In Interaction-based economics, sampling specifies which exchanges, markets, agent roles, and institutional settings are observed, how densely they are observed across space and time, and how the resulting subset stands in for the broader domain of strategic interaction. Sampling operates at the level of interaction populations, defining representativeness and the limits of valid inference about mechanisms and strategic behavior.
Ensuring Representative Data
Interaction sampling seeks to ensure that observed exchanges represent the intended population of interactions and institutional environments.
Sampling rules specify which markets, mechanisms, roles, and interaction types are included or excluded. Representativeness is defined relative to an explicit target domain—such as a class of auctions, bargaining protocols, or trading venues. Inference is valid only to the extent that sampled interactions align with this defined interaction space.
Broad Spatial and Temporal Coverage
Interaction sampling requires coverage across relevant venues and time horizons.
Sampling designs specify where interactions are observed—platforms, locations, or institutions—and over what temporal span. Temporal coverage determines whether samples capture transient behavior, steady-state patterns, or adaptive dynamics. Limited spatial or temporal coverage constrains generalization across settings or periods.
Sufficient Resolution and Frequency
Interaction sampling must be sufficiently dense to resolve strategic and institutional dynamics.
Sampling frequency determines the ability to observe sequencing, responses, price formation, congestion, or learning within interactions. Insufficient resolution risks obscuring critical adjustments or coordination effects. Sampling density is therefore matched to the expected speed and granularity of interaction dynamics.
Repetition and Large Sample Size
Interaction sampling relies on repeated observation and adequate sample size to establish reliability.
Sampling plans specify how many exchanges are observed per setting and how many settings or participant groups are included. Larger samples reduce sensitivity to idiosyncratic participants or events and support stable inference about interaction patterns within the target domain.
Sampling Across Different Conditions
Interaction sampling spans variation across relevant strategic and institutional conditions.
Sampling designs specify which parameters—rules, information regimes, participant composition, or enforcement structures—are varied and how interactions are sampled across those conditions.
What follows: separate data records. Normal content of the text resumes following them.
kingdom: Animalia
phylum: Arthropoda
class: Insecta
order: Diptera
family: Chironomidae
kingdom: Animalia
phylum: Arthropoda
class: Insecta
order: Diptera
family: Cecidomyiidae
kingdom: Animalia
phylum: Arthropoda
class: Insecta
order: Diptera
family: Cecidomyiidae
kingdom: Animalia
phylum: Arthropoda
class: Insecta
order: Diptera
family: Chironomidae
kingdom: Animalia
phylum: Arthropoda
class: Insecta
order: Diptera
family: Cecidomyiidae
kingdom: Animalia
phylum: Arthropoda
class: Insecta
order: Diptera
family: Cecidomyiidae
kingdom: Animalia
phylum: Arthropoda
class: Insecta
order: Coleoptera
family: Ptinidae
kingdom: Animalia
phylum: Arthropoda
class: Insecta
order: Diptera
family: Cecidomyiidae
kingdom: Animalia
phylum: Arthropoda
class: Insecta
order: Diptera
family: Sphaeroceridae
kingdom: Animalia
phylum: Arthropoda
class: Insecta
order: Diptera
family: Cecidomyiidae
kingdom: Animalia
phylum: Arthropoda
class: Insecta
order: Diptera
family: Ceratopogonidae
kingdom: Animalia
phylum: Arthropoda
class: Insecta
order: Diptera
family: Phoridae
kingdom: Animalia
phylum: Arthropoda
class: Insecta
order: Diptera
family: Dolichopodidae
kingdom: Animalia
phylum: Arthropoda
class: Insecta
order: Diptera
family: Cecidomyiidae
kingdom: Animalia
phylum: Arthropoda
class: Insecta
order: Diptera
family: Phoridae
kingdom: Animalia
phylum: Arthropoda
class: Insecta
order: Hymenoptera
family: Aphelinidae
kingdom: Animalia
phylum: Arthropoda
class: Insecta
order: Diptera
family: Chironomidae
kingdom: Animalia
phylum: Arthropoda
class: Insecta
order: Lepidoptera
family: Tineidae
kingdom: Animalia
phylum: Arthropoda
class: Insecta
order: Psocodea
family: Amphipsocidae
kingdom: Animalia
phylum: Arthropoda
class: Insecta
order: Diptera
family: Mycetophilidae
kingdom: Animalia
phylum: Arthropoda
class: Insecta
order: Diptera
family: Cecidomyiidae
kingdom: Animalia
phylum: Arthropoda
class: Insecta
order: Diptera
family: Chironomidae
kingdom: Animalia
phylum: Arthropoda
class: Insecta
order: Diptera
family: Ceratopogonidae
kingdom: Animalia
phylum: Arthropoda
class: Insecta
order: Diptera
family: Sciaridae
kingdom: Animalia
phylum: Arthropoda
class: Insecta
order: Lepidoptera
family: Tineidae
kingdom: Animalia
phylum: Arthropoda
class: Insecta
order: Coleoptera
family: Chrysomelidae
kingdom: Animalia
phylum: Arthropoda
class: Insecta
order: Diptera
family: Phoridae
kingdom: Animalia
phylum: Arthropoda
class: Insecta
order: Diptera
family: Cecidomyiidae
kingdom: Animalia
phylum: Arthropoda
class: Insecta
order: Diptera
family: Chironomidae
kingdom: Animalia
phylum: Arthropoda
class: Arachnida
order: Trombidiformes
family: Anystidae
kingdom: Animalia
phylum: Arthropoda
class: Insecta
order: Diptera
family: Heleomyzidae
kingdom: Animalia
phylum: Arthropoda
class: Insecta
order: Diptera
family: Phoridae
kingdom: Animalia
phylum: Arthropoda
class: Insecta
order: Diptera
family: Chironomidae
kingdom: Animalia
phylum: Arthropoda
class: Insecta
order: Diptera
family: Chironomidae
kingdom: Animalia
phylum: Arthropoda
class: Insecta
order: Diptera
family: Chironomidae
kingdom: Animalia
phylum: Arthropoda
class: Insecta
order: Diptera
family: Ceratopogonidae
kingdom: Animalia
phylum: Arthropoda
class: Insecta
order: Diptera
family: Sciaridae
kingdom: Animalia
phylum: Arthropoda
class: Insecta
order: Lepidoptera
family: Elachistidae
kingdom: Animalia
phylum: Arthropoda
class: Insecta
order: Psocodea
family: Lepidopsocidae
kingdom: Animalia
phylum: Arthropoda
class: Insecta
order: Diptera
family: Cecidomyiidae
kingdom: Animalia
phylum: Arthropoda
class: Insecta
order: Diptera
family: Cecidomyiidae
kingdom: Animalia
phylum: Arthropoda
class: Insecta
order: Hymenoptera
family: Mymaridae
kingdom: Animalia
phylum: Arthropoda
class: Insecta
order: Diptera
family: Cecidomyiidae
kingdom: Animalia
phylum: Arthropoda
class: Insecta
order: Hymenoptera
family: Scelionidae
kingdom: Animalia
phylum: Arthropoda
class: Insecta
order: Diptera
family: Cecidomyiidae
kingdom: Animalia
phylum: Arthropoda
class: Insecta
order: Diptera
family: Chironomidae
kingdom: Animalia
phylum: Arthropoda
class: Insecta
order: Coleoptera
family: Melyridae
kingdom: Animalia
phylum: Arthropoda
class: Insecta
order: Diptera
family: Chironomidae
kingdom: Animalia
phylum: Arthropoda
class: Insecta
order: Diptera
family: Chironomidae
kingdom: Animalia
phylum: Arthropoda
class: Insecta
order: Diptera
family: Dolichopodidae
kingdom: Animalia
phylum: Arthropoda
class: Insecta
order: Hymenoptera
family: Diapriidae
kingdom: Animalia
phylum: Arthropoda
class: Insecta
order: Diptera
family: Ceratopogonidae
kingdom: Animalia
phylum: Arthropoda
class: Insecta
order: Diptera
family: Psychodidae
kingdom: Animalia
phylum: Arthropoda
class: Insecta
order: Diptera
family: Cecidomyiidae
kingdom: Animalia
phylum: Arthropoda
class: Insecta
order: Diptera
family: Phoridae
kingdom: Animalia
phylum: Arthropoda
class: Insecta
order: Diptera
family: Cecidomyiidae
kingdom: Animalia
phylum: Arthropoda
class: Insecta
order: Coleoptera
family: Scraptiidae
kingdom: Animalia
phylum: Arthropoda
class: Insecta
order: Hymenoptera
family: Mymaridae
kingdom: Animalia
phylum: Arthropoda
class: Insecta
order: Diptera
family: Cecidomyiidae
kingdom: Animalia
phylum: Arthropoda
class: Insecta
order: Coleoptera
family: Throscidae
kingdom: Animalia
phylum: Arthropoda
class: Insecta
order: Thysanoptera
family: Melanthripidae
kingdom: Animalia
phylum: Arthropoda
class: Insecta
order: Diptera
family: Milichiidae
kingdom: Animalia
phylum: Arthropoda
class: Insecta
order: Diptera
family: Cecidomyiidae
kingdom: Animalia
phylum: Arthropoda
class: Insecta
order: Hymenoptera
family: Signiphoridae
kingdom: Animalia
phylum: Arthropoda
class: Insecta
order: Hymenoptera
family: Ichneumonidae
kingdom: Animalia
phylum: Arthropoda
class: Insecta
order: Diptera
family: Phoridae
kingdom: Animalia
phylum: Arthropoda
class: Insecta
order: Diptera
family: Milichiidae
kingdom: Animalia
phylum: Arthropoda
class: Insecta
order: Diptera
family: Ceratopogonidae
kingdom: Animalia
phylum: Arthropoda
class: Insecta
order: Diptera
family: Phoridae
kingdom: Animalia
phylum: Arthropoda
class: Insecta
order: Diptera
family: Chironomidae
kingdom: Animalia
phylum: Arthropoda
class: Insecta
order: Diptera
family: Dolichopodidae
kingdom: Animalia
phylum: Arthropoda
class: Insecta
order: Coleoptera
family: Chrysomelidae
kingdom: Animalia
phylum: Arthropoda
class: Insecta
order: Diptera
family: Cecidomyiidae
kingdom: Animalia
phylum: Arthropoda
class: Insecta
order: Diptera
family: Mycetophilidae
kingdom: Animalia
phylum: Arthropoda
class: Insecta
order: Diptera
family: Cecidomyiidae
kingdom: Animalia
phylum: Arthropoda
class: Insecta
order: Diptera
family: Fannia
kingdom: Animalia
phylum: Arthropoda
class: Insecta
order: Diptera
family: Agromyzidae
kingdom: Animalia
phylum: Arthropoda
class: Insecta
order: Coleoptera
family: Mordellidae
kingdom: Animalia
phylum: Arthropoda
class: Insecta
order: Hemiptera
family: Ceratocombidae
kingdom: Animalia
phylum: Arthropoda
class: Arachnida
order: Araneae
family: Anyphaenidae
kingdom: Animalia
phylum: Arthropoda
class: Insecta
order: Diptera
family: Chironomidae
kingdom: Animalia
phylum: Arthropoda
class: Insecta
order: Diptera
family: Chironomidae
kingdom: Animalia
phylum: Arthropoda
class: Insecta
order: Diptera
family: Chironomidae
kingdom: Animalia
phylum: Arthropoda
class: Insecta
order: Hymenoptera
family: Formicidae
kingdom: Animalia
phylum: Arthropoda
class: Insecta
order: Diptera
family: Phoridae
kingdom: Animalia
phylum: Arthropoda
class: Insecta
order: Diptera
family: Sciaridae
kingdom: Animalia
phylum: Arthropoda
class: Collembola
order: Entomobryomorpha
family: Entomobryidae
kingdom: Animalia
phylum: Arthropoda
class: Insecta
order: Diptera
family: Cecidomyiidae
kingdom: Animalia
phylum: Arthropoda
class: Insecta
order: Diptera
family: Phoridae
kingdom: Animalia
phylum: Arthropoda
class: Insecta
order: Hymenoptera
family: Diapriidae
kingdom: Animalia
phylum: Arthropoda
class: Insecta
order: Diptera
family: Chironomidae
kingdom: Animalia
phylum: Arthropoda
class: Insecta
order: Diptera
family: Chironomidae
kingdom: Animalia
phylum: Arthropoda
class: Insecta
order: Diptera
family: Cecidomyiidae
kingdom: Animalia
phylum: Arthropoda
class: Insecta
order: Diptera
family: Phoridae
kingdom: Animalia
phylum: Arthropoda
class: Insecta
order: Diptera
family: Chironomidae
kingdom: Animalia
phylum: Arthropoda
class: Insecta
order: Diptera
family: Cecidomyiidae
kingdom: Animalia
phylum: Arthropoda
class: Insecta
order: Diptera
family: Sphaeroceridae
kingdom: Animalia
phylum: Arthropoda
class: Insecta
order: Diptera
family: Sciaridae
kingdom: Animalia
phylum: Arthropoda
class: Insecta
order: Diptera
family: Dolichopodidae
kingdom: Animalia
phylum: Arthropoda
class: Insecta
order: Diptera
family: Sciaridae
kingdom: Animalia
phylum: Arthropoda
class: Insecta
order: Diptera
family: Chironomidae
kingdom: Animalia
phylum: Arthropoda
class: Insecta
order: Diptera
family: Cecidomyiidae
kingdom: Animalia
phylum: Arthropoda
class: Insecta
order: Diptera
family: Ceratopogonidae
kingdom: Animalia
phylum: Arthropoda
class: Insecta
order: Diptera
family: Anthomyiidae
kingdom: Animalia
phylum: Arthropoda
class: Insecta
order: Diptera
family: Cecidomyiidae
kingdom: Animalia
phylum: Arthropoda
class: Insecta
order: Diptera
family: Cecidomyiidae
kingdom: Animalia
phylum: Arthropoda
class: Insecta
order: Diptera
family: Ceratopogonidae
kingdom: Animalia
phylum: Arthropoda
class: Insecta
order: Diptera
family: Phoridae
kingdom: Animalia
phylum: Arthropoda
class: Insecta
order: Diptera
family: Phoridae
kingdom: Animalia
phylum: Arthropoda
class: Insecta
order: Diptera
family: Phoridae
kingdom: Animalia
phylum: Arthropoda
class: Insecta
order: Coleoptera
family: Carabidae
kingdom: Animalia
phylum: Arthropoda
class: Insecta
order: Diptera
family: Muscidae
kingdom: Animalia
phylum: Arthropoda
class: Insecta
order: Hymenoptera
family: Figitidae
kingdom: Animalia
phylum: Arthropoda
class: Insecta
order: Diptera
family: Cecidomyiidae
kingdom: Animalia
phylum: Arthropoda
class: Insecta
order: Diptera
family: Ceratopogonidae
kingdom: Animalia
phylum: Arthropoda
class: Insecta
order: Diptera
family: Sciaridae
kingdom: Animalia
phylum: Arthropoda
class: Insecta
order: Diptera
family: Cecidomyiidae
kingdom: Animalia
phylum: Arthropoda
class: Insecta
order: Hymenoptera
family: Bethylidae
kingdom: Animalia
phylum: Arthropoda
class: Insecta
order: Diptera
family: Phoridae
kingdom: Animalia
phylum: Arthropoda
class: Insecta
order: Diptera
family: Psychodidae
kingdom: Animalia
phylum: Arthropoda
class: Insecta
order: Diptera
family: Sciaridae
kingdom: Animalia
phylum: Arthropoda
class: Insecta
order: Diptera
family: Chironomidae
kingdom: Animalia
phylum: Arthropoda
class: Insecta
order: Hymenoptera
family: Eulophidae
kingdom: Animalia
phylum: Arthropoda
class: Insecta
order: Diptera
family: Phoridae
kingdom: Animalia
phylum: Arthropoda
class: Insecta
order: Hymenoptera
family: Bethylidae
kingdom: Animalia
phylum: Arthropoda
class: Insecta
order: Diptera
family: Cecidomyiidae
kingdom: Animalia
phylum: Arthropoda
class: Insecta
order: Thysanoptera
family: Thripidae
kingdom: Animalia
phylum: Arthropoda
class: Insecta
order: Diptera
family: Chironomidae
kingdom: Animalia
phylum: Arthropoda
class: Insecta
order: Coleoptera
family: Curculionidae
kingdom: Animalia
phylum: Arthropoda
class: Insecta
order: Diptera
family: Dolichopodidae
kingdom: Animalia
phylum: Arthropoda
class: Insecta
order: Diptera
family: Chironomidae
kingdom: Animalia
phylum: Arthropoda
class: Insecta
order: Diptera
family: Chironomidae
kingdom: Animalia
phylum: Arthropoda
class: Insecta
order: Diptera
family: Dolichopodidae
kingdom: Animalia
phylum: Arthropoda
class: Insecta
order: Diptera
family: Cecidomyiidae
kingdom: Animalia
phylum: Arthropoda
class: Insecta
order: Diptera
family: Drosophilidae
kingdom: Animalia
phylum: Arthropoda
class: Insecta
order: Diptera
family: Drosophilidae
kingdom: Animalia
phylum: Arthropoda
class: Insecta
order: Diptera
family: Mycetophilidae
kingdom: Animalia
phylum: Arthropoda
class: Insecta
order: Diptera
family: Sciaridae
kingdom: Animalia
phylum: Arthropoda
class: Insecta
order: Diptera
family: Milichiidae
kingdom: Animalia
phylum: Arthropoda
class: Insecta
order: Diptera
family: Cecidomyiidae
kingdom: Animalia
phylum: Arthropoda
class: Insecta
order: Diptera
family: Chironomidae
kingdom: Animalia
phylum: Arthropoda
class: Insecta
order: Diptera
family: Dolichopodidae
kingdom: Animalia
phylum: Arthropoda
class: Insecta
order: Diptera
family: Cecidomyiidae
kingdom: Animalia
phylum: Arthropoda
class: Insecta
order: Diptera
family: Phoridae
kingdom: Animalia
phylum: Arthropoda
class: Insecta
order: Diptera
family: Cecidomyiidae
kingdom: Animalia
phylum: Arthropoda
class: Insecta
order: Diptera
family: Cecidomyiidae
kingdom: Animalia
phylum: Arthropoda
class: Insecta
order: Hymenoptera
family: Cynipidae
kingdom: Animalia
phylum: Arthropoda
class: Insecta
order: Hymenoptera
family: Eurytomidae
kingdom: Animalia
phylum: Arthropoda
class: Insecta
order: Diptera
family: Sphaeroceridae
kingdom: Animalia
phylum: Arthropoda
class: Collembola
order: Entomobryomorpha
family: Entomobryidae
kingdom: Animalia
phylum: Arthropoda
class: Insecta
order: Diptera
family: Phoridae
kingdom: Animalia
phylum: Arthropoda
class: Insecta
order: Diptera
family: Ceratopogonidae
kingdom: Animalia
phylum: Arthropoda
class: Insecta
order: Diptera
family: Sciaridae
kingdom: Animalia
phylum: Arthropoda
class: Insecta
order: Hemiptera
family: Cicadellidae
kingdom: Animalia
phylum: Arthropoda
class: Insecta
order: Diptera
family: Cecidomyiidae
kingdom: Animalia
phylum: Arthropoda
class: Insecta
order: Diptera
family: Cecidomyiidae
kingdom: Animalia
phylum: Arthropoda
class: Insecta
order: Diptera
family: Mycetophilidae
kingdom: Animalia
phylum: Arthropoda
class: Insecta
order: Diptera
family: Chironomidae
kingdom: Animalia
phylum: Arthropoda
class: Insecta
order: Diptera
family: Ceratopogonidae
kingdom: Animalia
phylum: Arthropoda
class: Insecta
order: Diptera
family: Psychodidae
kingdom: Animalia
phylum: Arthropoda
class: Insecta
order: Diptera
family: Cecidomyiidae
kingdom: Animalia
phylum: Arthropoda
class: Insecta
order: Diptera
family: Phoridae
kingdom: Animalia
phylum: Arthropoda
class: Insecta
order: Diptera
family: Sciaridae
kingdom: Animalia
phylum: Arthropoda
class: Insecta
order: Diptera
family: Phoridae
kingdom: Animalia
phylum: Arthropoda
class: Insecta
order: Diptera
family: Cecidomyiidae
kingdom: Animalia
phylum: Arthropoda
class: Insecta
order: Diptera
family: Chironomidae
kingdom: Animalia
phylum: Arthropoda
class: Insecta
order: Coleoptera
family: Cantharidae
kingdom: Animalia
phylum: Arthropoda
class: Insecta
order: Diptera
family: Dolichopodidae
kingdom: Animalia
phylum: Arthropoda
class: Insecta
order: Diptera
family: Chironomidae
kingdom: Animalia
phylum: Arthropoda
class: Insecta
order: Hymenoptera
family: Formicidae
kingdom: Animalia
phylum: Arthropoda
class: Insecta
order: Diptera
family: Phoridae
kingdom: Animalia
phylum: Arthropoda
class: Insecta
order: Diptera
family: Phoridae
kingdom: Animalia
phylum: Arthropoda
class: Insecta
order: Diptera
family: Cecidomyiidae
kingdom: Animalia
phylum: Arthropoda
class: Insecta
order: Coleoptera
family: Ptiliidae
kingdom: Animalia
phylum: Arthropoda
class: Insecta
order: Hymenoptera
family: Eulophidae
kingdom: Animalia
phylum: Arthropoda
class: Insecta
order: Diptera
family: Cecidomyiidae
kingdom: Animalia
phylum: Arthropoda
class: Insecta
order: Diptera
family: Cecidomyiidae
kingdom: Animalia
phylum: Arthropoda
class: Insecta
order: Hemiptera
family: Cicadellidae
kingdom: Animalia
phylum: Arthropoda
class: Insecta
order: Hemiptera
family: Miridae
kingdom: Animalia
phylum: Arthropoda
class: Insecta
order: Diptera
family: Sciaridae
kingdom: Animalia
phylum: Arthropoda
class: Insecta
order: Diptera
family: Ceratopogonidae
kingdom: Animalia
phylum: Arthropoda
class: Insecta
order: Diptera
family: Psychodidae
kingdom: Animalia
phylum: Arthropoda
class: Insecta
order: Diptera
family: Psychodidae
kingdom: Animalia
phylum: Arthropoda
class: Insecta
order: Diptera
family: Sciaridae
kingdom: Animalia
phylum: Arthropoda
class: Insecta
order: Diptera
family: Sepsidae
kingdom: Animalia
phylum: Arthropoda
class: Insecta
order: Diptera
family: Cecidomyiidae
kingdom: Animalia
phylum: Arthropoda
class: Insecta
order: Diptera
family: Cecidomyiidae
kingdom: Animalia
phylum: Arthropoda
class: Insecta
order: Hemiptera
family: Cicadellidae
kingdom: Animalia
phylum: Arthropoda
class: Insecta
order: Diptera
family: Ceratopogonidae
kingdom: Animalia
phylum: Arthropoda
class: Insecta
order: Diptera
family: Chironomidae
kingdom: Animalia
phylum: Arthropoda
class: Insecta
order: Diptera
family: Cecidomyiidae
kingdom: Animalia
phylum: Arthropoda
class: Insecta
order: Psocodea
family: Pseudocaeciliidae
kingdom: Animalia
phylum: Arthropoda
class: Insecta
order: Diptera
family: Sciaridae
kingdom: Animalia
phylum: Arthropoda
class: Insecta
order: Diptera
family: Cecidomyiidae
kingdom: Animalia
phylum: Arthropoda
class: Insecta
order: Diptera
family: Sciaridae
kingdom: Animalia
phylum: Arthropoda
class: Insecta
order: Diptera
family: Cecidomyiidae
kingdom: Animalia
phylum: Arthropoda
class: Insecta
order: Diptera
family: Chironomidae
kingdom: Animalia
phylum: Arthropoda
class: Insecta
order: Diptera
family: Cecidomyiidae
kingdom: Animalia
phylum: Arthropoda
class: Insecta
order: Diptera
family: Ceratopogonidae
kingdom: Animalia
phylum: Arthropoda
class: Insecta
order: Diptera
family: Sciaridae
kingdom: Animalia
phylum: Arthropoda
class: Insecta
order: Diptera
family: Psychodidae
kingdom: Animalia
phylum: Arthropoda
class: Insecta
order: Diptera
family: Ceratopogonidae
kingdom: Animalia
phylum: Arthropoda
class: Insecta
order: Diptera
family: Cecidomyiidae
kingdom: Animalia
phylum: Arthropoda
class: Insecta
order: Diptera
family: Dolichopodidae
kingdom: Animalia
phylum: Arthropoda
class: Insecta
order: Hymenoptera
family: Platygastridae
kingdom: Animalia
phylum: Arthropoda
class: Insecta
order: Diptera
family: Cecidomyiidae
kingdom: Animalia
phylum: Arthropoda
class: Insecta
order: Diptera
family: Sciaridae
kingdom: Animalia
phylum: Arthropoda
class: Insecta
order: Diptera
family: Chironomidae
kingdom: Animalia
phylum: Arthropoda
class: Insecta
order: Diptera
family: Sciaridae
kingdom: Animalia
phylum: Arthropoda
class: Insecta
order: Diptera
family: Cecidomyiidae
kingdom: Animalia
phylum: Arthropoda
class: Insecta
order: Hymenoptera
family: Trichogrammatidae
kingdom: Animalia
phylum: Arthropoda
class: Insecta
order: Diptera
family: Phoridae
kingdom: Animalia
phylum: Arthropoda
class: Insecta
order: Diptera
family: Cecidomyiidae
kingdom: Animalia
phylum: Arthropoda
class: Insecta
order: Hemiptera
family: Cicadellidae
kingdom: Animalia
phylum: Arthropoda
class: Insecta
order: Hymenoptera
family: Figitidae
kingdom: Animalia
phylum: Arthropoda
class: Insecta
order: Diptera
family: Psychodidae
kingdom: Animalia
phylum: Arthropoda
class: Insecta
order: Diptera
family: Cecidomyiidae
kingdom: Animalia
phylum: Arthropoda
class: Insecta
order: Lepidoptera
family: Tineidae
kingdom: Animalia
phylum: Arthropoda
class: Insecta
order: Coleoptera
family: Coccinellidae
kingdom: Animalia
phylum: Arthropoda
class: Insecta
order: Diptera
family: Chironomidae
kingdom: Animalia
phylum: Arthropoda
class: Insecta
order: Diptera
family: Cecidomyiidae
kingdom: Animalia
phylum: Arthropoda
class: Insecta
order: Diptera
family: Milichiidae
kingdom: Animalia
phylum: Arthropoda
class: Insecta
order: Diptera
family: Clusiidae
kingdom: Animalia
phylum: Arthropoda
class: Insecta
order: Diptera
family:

Coverage across conditions ensures that observed behavior reflects the mechanism’s structure rather than a narrow configuration.
Avoiding Bias with Randomization and Stratification
Interaction sampling uses randomization and stratification to limit selection bias.
Random selection of markets, sessions, or time windows reduces convenience and survivorship bias. Stratification ensures proportional representation of relevant roles, settings, or regimes. These mechanisms constrain bias introduced by selective observation of interactions.
Capturing Dynamic and Rare Phenomena
Interaction sampling must account for infrequent, transient, or extreme interaction outcomes.
Sampling designs may include extended observation windows or targeted oversampling to capture shocks, breakdowns, coordination failures, or rare equilibria. Without sufficient depth, such phenomena may be systematically missed, limiting inference about interaction dynamics.